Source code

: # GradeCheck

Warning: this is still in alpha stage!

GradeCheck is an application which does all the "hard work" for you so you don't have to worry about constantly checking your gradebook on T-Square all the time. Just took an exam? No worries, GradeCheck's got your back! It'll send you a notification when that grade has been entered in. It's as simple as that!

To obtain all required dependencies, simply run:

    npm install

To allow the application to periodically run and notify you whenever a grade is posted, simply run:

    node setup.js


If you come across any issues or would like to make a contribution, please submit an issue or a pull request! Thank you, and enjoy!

_ _ _ _ _

**WORK REQUEST**
Reproduce the records above exactly.

**ANSWER FOR THE TASK**
Source code

: # GradeCheck

Warning: this is still in alpha stage!

GradeCheck is an application which does all the "hard work" for you so you don't have to worry about constantly checking your gradebook on T-Square all the time. Just took an exam? No worries, GradeCheck's got your back! It'll send you a notification when that grade has been entered in. It's as simple as that!

To obtain all required dependencies, simply run:

    npm install

To allow the application to periodically run and notify you whenever a grade is posted, simply run:

    node setup.js


If you come across any issues or would like to make a contribution, please submit an issue or a pull request! Thank you, and enjoy!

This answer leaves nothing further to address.